■ Request:
Turn every row below into a numbered list, skipping any blank lines.

■ Data rows:
>> BEGIN
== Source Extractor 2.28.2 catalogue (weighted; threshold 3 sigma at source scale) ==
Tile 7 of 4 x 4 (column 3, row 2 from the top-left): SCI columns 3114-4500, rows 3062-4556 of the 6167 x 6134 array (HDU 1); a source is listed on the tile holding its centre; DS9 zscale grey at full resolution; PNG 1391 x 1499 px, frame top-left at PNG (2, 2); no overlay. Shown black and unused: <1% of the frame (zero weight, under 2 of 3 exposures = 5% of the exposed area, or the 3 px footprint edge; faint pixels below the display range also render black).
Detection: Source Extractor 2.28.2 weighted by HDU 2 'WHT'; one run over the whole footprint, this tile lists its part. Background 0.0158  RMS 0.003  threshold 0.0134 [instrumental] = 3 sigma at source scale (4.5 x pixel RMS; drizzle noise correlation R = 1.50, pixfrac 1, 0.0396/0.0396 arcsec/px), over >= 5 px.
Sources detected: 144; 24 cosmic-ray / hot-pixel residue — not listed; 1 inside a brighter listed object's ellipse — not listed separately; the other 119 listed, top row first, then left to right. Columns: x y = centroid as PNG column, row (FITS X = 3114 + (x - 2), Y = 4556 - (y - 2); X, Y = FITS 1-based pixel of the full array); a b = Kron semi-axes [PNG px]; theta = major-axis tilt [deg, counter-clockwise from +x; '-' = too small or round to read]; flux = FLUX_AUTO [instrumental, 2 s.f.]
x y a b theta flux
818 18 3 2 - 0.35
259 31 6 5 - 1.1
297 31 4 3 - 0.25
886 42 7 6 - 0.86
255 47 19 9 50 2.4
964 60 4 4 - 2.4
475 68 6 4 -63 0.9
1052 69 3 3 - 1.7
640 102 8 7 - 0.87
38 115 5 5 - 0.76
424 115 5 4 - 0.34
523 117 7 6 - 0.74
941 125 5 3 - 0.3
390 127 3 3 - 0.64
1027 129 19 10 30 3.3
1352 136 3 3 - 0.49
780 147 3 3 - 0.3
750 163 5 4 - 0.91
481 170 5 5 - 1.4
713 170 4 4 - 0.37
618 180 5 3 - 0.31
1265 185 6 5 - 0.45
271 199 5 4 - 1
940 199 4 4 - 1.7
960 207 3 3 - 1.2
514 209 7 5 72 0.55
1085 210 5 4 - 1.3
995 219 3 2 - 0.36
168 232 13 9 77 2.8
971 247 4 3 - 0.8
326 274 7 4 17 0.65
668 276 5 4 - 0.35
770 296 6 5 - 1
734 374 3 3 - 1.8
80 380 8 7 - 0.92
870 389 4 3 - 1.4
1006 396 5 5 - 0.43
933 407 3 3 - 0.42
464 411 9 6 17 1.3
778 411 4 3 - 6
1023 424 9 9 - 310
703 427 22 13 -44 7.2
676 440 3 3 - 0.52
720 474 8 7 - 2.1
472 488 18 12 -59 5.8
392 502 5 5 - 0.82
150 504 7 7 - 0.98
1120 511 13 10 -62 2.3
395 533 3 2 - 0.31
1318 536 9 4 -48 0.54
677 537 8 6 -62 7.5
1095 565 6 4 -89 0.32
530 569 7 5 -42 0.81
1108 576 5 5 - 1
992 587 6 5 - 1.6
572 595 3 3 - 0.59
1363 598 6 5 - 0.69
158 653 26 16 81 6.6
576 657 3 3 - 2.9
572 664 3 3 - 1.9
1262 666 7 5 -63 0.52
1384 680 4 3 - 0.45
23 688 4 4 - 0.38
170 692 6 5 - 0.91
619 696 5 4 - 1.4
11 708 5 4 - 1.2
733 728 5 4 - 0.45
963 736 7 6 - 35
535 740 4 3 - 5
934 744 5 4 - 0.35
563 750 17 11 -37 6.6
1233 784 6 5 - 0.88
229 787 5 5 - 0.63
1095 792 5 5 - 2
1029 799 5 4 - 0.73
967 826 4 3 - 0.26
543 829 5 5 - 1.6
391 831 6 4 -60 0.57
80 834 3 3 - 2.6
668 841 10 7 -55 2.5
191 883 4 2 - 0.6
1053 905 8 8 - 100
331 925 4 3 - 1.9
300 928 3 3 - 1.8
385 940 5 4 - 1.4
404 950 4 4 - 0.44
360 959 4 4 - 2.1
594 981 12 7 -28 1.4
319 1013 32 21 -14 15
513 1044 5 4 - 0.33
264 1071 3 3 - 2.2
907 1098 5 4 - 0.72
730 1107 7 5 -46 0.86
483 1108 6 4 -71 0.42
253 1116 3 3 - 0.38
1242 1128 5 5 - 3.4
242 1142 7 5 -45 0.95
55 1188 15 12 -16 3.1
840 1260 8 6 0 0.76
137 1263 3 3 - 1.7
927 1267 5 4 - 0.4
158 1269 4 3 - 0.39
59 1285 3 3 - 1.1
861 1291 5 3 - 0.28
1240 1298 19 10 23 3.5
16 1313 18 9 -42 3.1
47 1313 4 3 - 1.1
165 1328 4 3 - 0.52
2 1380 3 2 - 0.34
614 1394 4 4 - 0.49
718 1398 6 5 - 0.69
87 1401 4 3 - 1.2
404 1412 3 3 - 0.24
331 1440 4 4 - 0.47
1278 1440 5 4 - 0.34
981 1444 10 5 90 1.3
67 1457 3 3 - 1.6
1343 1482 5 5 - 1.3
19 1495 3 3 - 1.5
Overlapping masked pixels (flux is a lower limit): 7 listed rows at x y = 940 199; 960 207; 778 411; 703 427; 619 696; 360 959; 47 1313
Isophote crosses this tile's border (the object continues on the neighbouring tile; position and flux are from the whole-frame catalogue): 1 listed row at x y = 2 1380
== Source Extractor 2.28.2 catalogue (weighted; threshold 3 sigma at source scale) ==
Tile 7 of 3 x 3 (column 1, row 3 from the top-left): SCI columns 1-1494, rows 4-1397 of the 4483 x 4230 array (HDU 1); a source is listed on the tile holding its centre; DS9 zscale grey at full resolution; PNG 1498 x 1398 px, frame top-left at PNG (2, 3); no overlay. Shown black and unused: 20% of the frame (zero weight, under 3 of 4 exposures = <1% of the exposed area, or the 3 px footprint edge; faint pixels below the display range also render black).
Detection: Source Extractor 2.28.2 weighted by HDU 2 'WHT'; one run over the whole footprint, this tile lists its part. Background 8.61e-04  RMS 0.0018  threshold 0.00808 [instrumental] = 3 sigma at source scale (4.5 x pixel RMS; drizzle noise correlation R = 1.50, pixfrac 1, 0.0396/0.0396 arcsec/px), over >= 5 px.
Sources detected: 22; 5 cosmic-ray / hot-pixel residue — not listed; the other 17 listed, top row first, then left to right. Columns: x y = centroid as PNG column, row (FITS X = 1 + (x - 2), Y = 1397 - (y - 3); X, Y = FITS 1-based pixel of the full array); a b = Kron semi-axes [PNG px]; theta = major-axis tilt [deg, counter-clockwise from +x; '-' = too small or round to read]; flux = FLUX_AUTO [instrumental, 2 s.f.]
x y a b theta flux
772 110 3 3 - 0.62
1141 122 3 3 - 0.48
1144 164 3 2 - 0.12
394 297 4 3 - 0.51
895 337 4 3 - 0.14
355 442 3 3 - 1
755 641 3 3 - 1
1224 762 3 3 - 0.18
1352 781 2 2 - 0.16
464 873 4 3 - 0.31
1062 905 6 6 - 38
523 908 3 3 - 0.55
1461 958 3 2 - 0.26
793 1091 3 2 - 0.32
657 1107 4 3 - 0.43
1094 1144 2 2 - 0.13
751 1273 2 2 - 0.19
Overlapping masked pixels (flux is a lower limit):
>> END
■ Solution to this task:
1. == Source Extractor 2.28.2 catalogue (weighted; threshold 3 sigma at source scale) ==
2. Tile 7 of 4 x 4 (column 3, row 2 from the top-left): SCI columns 3114-4500, rows 3062-4556 of the 6167 x 6134 array (HDU 1); a source is listed on the tile holding its centre; DS9 zscale grey at full resolution; PNG 1391 x 1499 px, frame top-left at PNG (2, 2); no overlay. Shown black and unused: <1% of the frame (zero weight, under 2 of 3 exposures = 5% of the exposed area, or the 3 px footprint edge; faint pixels below the display range also render black).
3. Detection: Source Extractor 2.28.2 weighted by HDU 2 'WHT'; one run over the whole footprint, this tile lists its part. Background 0.0158  RMS 0.003  threshold 0.0134 [instrumental] = 3 sigma at source scale (4.5 x pixel RMS; drizzle noise correlation R = 1.50, pixfrac 1, 0.0396/0.0396 arcsec/px), over >= 5 px.
4. Sources detected: 144; 24 cosmic-ray / hot-pixel residue — not listed; 1 inside a brighter listed object's ellipse — not listed separately; the other 119 listed, top row first, then left to right. Columns: x y = centroid as PNG column, row (FITS X = 3114 + (x - 2), Y = 4556 - (y - 2); X, Y = FITS 1-based pixel of the full array); a b = Kron semi-axes [PNG px]; theta = major-axis tilt [deg, counter-clockwise from +x; '-' = too small or round to read]; flux = FLUX_AUTO [instrumental, 2 s.f.]
5. x y a b theta flux
6. 818 18 3 2 - 0.35
7. 259 31 6 5 - 1.1
8. 297 31 4 3 - 0.25
9. 886 42 7 6 - 0.86
10. 255 47 19 9 50 2.4
11. 964 60 4 4 - 2.4
12. 475 68 6 4 -63 0.9
13. 1052 69 3 3 - 1.7
14. 640 102 8 7 - 0.87
15. 38 115 5 5 - 0.76
16. 424 115 5 4 - 0.34
17. 523 117 7 6 - 0.74
18. 941 125 5 3 - 0.3
19. 390 127 3 3 - 0.64
20. 1027 129 19 10 30 3.3
21. 1352 136 3 3 - 0.49
22. 780 147 3 3 - 0.3
23. 750 163 5 4 - 0.91
24. 481 170 5 5 - 1.4
25. 713 170 4 4 - 0.37
26. 618 180 5 3 - 0.31
27. 1265 185 6 5 - 0.45
28. 271 199 5 4 - 1
29. 940 199 4 4 - 1.7
30. 960 207 3 3 - 1.2
31. 514 209 7 5 72 0.55
32. 1085 210 5 4 - 1.3
33. 995 219 3 2 - 0.36
34. 168 232 13 9 77 2.8
35. 971 247 4 3 - 0.8
36. 326 274 7 4 17 0.65
37. 668 276 5 4 - 0.35
38. 770 296 6 5 - 1
39. 734 374 3 3 - 1.8
40. 80 380 8 7 - 0.92
41. 870 389 4 3 - 1.4
42. 1006 396 5 5 - 0.43
43. 933 407 3 3 - 0.42
44. 464 411 9 6 17 1.3
45. 778 411 4 3 - 6
46. 1023 424 9 9 - 310
47. 703 427 22 13 -44 7.2
48. 676 440 3 3 - 0.52
49. 720 474 8 7 - 2.1
50. 472 488 18 12 -59 5.8
51. 392 502 5 5 - 0.82
52. 150 504 7 7 - 0.98
53. 1120 511 13 10 -62 2.3
54. 395 533 3 2 - 0.31
55. 1318 536 9 4 -48 0.54
56. 677 537 8 6 -62 7.5
57. 1095 565 6 4 -89 0.32
58. 530 569 7 5 -42 0.81
59. 1108 576 5 5 - 1
60. 992 587 6 5 - 1.6
61. 572 595 3 3 - 0.59
62. 1363 598 6 5 - 0.69
63. 158 653 26 16 81 6.6
64. 576 657 3 3 - 2.9
65. 572 664 3 3 - 1.9
66. 1262 666 7 5 -63 0.52
67. 1384 680 4 3 - 0.45
68. 23 688 4 4 - 0.38
69. 170 692 6 5 - 0.91
70. 619 696 5 4 - 1.4
71. 11 708 5 4 - 1.2
72. 733 728 5 4 - 0.45
73. 963 736 7 6 - 35
74. 535 740 4 3 - 5
75. 934 744 5 4 - 0.35
76. 563 750 17 11 -37 6.6
77. 1233 784 6 5 - 0.88
78. 229 787 5 5 - 0.63
79. 1095 792 5 5 - 2
80. 1029 799 5 4 - 0.73
81. 967 826 4 3 - 0.26
82. 543 829 5 5 - 1.6
83. 391 831 6 4 -60 0.57
84. 80 834 3 3 - 2.6
85. 668 841 10 7 -55 2.5
86. 191 883 4 2 - 0.6
87. 1053 905 8 8 - 100
88. 331 925 4 3 - 1.9
89. 300 928 3 3 - 1.8
90. 385 940 5 4 - 1.4
91. 404 950 4 4 - 0.44
92. 360 959 4 4 - 2.1
93. 594 981 12 7 -28 1.4
94. 319 1013 32 21 -14 15
95. 513 1044 5 4 - 0.33
96. 264 1071 3 3 - 2.2
97. 907 1098 5 4 - 0.72
98. 730 1107 7 5 -46 0.86
99. 483 1108 6 4 -71 0.42
100. 253 1116 3 3 - 0.38
101. 1242 1128 5 5 - 3.4
102. 242 1142 7 5 -45 0.95
103. 55 1188 15 12 -16 3.1
104. 840 1260 8 6 0 0.76
105. 137 1263 3 3 - 1.7
106. 927 1267 5 4 - 0.4
107. 158 1269 4 3 - 0.39
108. 59 1285 3 3 - 1.1
109. 861 1291 5 3 - 0.28
110. 1240 1298 19 10 23 3.5
111. 16 1313 18 9 -42 3.1
112. 47 1313 4 3 - 1.1
113. 165 1328 4 3 - 0.52
114. 2 1380 3 2 - 0.34
115. 614 1394 4 4 - 0.49
116. 718 1398 6 5 - 0.69
117. 87 1401 4 3 - 1.2
118. 404 1412 3 3 - 0.24
119. 331 1440 4 4 - 0.47
120. 1278 1440 5 4 - 0.34
121. 981 1444 10 5 90 1.3
122. 67 1457 3 3 - 1.6
123. 1343 1482 5 5 - 1.3
124. 19 1495 3 3 - 1.5
125. Overlapping masked pixels (flux is a lower limit): 7 listed rows at x y = 940 199; 960 207; 778 411; 703 427; 619 696; 360 959; 47 1313
126. Isophote crosses this tile's border (the object continues on the neighbouring tile; position and flux are from the whole-frame catalogue): 1 listed row at x y = 2 1380
127. == Source Extractor 2.28.2 catalogue (weighted; threshold 3 sigma at source scale) ==
128. Tile 7 of 3 x 3 (column 1, row 3 from the top-left): SCI columns 1-1494, rows 4-1397 of the 4483 x 4230 array (HDU 1); a source is listed on the tile holding its centre; DS9 zscale grey at full resolution; PNG 1498 x 1398 px, frame top-left at PNG (2, 3); no overlay. Shown black and unused: 20% of the frame (zero weight, under 3 of 4 exposures = <1% of the exposed area, or the 3 px footprint edge; faint pixels below the display range also render black).
129. Detection: Source Extractor 2.28.2 weighted by HDU 2 'WHT'; one run over the whole footprint, this tile lists its part. Background 8.61e-04  RMS 0.0018  threshold 0.00808 [instrumental] = 3 sigma at source scale (4.5 x pixel RMS; drizzle noise correlation R = 1.50, pixfrac 1, 0.0396/0.0396 arcsec/px), over >= 5 px.
130. Sources detected: 22; 5 cosmic-ray / hot-pixel residue — not listed; the other 17 listed, top row first, then left to right. Columns: x y = centroid as PNG column, row (FITS X = 1 + (x - 2), Y = 1397 - (y - 3); X, Y = FITS 1-based pixel of the full array); a b = Kron semi-axes [PNG px]; theta = major-axis tilt [deg, counter-clockwise from +x; '-' = too small or round to read]; flux = FLUX_AUTO [instrumental, 2 s.f.]
131. x y a b theta flux
132. 772 110 3 3 - 0.62
133. 1141 122 3 3 - 0.48
134. 1144 164 3 2 - 0.12
135. 394 297 4 3 - 0.51
136. 895 337 4 3 - 0.14
137. 355 442 3 3 - 1
138. 755 641 3 3 - 1
139. 1224 762 3 3 - 0.18
140. 1352 781 2 2 - 0.16
141. 464 873 4 3 - 0.31
142. 1062 905 6 6 - 38
143. 523 908 3 3 - 0.55
144. 1461 958 3 2 - 0.26
145. 793 1091 3 2 - 0.32
146. 657 1107 4 3 - 0.43
147. 1094 1144 2 2 - 0.13
148. 751 1273 2 2 - 0.19
149. Overlapping masked pixels (flux is a lower limit):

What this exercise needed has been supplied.